Por exemplo, a segurança de um sistema operacional, às vezes, diretamente proporcional a quantidade total anual de patches que requer (sob a suposição de que quanto mais frequente requerem a instalação de patches, mais vulnerável será). No entanto, também se pode sugerir que, como todos os sistemas operacionais complexos precisam patches a medida que se descobrem novos erros e aparecem novos exploits, a instalação frequente de patches na realidade é uma medida de diligência profissional e não de insegurança. De fato, o número de variáveis que intervém na metodologia, a eficácia e o desempenho dos patches faz com que qualquer dos pontos de vista pareçam simples demais.

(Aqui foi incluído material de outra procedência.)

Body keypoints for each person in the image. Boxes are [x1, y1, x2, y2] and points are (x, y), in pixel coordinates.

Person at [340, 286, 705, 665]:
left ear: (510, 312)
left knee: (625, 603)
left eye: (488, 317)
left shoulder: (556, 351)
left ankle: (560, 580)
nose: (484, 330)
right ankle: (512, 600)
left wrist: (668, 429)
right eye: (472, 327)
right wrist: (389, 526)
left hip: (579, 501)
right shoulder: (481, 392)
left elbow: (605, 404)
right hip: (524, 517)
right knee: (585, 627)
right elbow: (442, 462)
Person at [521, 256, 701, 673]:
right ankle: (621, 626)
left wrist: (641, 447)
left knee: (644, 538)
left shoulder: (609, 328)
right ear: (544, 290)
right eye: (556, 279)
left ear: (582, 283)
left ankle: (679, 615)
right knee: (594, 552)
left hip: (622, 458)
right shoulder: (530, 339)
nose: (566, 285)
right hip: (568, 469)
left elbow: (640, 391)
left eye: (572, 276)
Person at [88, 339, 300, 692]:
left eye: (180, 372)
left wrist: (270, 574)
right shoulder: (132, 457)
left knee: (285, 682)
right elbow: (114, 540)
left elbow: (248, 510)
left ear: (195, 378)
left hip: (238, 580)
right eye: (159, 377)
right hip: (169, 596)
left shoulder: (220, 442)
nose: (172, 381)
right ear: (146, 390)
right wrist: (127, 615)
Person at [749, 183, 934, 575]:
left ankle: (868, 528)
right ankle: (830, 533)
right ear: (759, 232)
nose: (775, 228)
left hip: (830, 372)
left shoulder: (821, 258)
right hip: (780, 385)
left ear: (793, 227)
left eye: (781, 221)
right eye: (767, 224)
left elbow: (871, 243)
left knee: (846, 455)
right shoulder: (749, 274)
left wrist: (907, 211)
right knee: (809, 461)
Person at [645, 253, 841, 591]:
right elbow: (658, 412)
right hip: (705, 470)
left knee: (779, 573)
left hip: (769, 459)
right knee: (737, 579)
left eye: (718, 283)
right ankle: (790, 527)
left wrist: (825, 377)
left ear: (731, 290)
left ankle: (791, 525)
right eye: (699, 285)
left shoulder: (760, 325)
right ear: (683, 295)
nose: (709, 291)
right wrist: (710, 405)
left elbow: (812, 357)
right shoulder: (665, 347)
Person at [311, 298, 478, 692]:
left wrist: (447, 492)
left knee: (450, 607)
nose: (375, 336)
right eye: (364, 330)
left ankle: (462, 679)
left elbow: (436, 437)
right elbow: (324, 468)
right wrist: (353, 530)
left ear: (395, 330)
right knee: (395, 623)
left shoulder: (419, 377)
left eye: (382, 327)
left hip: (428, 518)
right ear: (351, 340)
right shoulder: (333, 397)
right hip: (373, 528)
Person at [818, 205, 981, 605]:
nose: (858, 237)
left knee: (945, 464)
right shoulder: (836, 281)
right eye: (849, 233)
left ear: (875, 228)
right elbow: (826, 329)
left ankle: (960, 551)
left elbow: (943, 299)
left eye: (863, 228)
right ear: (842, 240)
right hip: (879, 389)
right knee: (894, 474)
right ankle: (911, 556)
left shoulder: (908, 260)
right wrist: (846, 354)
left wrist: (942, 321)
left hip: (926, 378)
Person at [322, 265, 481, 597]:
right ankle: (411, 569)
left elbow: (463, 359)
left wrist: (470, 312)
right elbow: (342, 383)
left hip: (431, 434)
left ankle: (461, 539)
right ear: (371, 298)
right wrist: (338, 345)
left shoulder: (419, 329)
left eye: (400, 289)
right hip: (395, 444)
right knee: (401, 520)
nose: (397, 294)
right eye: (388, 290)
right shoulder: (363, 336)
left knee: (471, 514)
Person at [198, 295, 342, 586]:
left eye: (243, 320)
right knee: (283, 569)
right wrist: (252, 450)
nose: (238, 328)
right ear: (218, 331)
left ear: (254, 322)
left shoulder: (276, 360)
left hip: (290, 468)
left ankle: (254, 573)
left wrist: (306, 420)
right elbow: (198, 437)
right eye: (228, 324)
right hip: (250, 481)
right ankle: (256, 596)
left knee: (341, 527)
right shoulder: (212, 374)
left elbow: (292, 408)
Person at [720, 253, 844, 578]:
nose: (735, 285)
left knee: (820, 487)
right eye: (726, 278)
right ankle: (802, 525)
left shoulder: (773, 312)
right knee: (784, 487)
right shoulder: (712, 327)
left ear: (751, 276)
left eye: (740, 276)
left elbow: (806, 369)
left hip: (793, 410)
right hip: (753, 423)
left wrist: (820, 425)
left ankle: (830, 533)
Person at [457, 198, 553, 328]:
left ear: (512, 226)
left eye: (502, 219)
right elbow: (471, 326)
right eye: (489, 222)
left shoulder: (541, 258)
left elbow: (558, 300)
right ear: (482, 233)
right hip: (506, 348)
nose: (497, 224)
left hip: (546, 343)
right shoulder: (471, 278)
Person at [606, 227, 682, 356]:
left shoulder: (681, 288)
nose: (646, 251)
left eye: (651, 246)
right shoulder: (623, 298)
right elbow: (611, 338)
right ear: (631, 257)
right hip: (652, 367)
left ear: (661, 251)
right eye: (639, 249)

Na realidade, o impacto preciso das vulnerabilidades que se podem corrigir com um patch é difícil de determinar. É certo que existem casos de alto perfil onde o malware aproveita as vulnerabilidades CVE: Stuxnet é um exemplo particularmente relevante, embora o uso de múltiplas ameaças 0-day sejam pouco frequente, e no geral, se vê como um subproduto do seu objetivo principal que é atacar sistemas específicos de alto valor. Este valor se considera em termos de importância política e militar, ao invés de valor monetário.

No entanto, grande parte (ou talvez a maioria) dos malware não dirigido parece depender principalmente da Engenharia Social, embora os exploits já conhecidos, às vezes, continuam sendo usadas como ameaça secundária, com a esperança de encontrar vítimas cujos sistemas não foram atualizados. No entanto, isso não significa que os usuários devem pensar que o malware digital “não é seu problema”.

Além do risco de danos colaterais aos sistemas que não coincidem com o perfil de destino, os atacantes frequentemente aproximam-se sigilosamente de um objeto de alto valor, utilizando um sistema de destino de menor valor como canal. Todo o malware é dirigido: em última instância, o que varia é o tamanho da população e à que se dirige.